═══ The data ═══

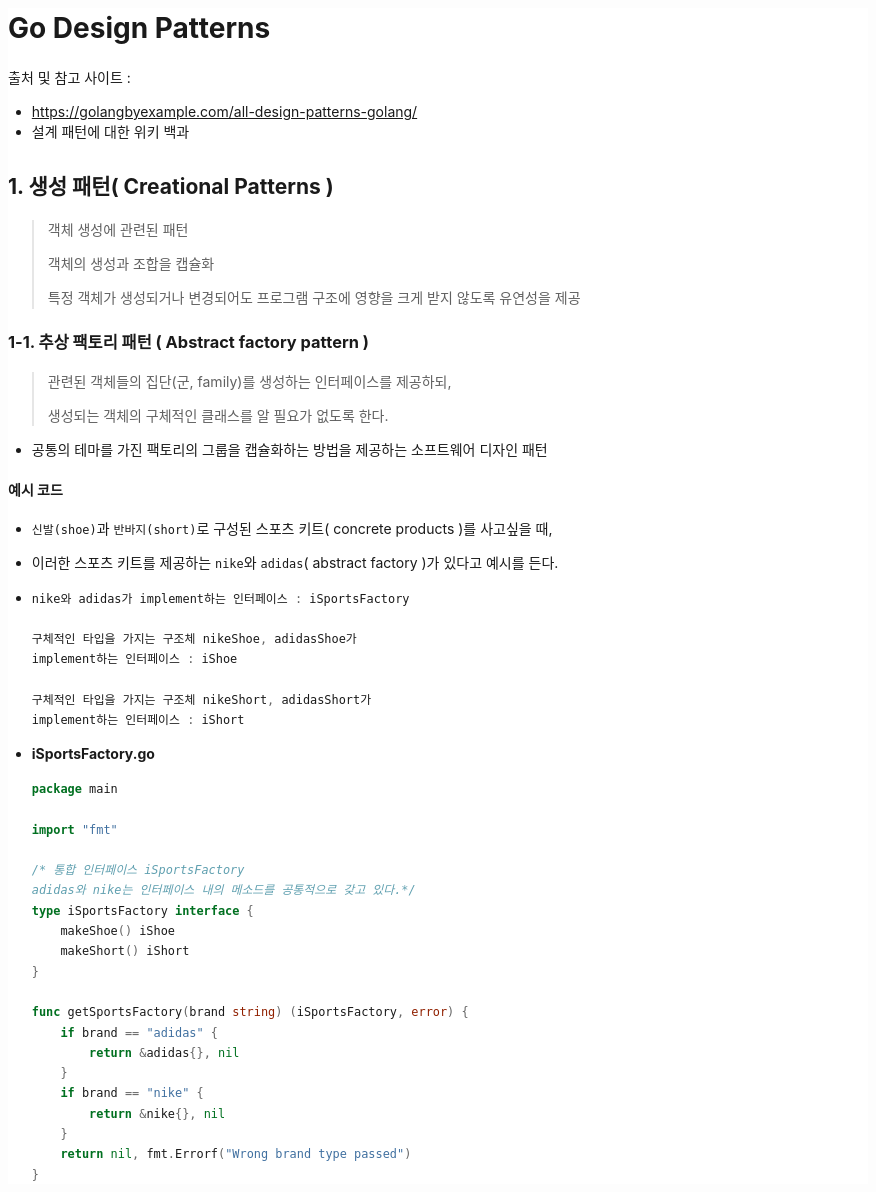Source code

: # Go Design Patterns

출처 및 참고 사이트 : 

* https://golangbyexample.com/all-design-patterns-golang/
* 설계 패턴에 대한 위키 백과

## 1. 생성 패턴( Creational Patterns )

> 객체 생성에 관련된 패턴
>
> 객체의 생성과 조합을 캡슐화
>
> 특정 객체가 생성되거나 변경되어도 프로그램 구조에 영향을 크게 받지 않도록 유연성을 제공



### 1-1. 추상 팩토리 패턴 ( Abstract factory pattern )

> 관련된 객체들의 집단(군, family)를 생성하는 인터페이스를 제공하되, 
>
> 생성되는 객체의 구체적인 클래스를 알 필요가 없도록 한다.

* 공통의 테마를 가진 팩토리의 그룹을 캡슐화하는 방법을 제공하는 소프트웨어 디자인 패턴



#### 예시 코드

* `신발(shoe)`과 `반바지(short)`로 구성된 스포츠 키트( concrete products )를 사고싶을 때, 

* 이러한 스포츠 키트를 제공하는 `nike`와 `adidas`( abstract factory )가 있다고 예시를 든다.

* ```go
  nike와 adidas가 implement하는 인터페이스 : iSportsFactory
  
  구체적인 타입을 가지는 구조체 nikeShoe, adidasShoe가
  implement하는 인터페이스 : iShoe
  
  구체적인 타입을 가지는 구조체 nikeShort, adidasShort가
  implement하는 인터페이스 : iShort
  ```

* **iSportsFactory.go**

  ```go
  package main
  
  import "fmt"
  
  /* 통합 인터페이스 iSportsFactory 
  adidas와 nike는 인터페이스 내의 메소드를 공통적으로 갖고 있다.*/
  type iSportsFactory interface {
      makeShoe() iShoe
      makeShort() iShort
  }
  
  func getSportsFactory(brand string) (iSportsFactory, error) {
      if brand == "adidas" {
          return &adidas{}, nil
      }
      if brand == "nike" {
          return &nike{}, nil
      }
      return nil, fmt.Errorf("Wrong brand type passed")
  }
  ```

═══
═══ The data ═══

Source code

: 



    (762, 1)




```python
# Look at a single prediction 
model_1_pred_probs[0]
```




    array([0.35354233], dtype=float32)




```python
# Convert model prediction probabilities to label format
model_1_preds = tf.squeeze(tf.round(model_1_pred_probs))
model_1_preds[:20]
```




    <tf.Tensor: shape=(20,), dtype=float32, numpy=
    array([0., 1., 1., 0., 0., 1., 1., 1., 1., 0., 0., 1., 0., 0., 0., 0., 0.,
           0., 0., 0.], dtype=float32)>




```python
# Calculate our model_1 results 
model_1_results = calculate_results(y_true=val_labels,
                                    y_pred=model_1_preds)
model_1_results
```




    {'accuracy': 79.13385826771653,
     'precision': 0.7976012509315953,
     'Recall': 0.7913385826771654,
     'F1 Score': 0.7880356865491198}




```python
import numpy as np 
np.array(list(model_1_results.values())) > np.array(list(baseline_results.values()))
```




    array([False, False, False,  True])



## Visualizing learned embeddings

═══
═══ The data ═══

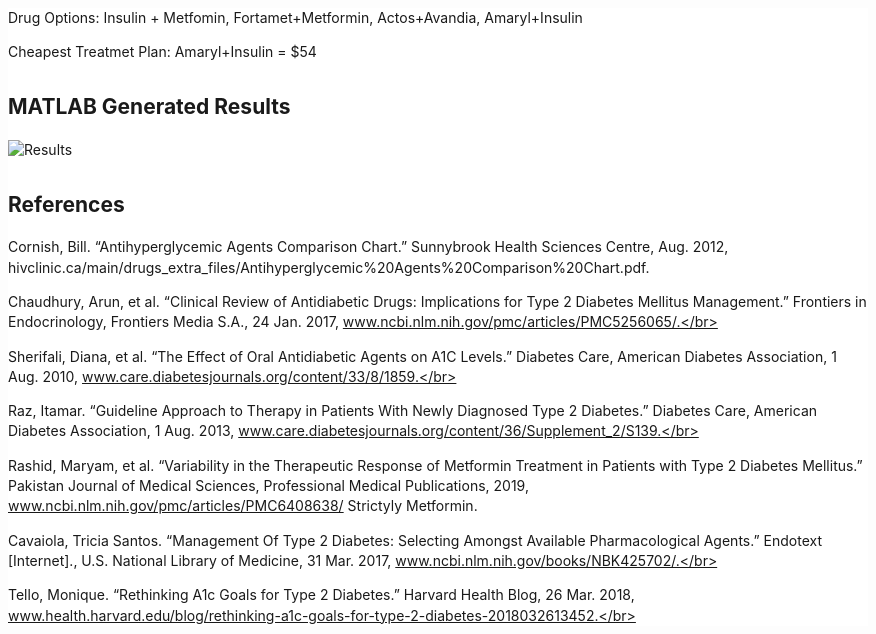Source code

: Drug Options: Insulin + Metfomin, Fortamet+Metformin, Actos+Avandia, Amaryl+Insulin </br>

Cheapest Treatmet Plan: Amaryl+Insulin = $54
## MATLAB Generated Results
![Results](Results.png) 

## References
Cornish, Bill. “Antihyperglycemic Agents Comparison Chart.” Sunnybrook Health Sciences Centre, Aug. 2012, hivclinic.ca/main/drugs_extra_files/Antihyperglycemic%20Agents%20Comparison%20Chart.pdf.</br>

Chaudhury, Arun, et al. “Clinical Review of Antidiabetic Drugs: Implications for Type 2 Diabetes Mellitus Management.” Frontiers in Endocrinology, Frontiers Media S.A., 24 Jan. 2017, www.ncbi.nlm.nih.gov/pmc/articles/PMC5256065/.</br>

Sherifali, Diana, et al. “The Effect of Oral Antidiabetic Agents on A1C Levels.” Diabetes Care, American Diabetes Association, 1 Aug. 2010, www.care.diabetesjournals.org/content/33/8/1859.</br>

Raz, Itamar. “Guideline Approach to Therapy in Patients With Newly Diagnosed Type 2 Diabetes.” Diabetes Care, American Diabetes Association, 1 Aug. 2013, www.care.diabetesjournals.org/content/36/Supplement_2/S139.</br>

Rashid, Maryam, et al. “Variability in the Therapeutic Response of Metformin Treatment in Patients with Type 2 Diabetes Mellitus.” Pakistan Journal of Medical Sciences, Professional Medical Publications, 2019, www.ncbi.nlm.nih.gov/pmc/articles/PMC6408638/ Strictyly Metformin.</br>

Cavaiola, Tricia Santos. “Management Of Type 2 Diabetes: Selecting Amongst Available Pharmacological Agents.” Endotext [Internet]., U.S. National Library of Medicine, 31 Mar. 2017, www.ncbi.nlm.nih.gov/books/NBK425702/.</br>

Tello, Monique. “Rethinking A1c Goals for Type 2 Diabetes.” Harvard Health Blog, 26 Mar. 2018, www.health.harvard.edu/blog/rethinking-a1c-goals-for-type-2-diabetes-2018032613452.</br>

═══

What the answer needs is every line from the data above with "Patients" in it.

Raz, Itamar. “Guideline Approach to Therapy in Patients With Newly Diagnosed Type 2 Diabetes.” Diabetes Care, American Diabetes Association, 1 Aug. 2013, www.care.diabetesjournals.org/content/36/Supplement_2/S139.</br>
Rashid, Maryam, et al. “Variability in the Therapeutic Response of Metformin Treatment in Patients with Type 2 Diabetes Mellitus.” Pakistan Journal of Medical Sciences, Professional Medical Publications, 2019, www.ncbi.nlm.nih.gov/pmc/articles/PMC6408638/ Strictyly Metformin.</br>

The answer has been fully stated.